Diamond Foods signalled its intention to acquire the business in April this year and last month received antitrust clearance from the US, the UK and Germany. The Ukraine apoproval means it has received all the antitrust agreements required although Diamond shareholders are yet to approve it.
The US food giant signed a deal in April to take the international crisps brand off P&G’s hands – a move that is set to triple the size of Diamond’s snack business that includes the Kettle chips brand it paid €432m for in 2010. Diamond also owns Emerald nuts and Pop Secret Popcorn.
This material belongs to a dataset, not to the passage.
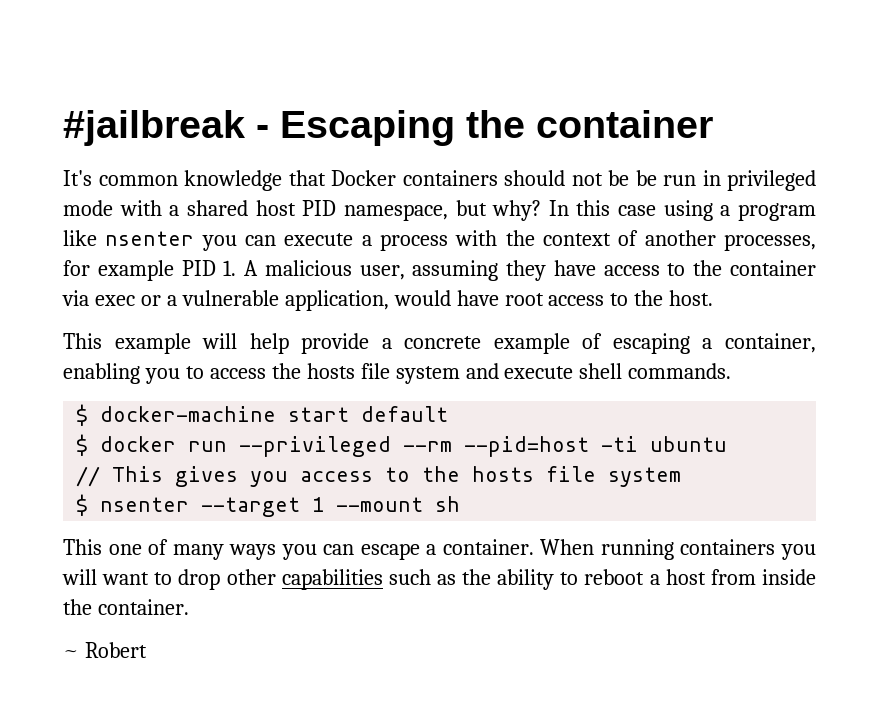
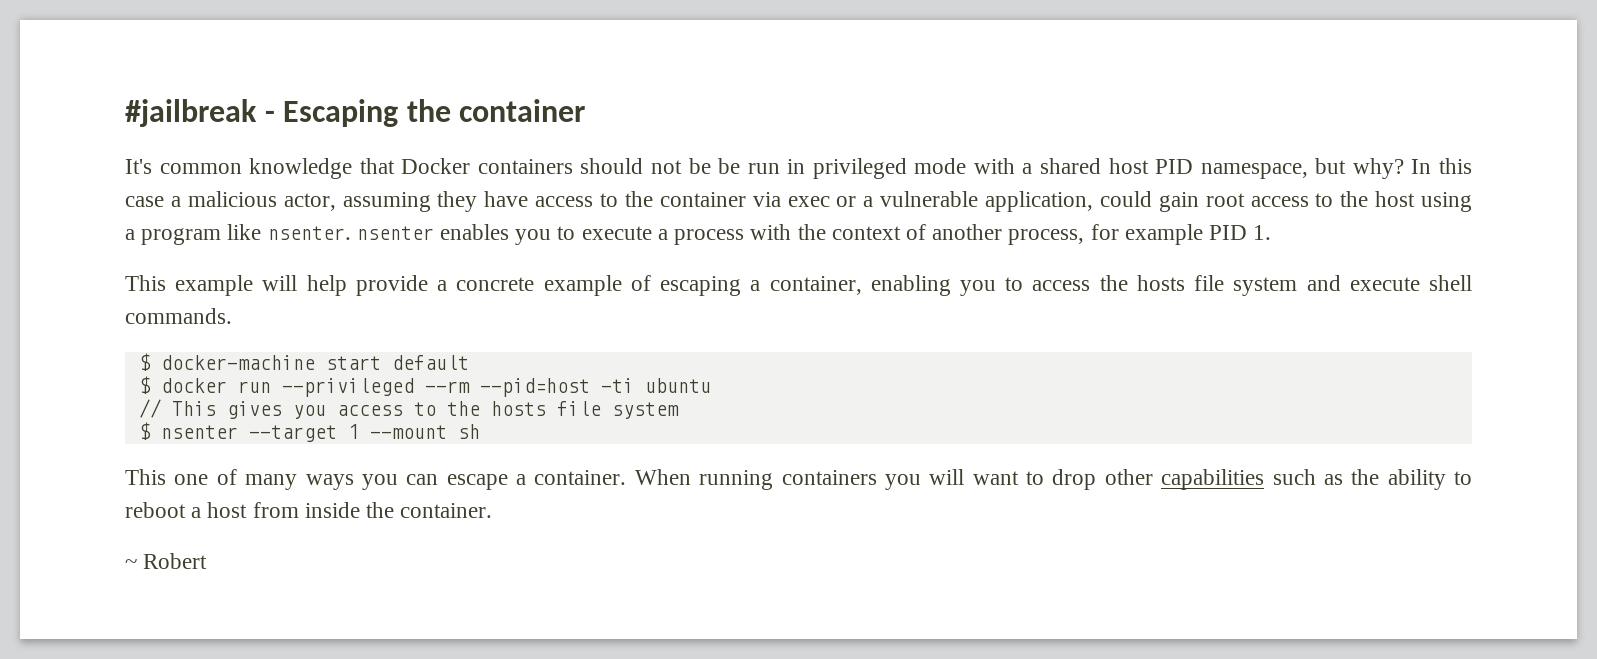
[663,200,816,221] [63,230,817,251] [63,260,405,281] using a program like nsenter you can execute a process with the context of another processes, for example PID 1. A malicious user, -> [170,191,336,211] a malicious actor,
[393,290,499,306] would have -> [1099,191,1199,212] could gain
[669,290,714,306] host. -> [1375,191,1472,212] [125,224,1272,245] host using a program like nsenter. nsenter enables you to execute a process with the context of another process, for example PID 1.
It is expected that Diamond shareholders will by the end of the year approve the complicated deal that will see Diamond shareholders assume €600m of Pringles debt with the Pringles division being shorn off from P&G to create a separate entity before the sale to reduce tax impacts on P&G shareholders.
The Pringles brand sells about €843m annually.
P&G has for several years been refining its portfolio with a focus on beauty and personal care products and has sold other food brands like Sunny Delight juice, Jif peanut butter, Crisco shortening and Folgers coffee.
In that period it bought hair firms Wella and Clairol and shaving company Gillette.
Its recent trading statement showed yearly profits rising from €1.54bn to €1.76bn with analysts estimating revenue for fiscal 2012 would be €61.1bn – a growth rate of 5.4% yea-on-year.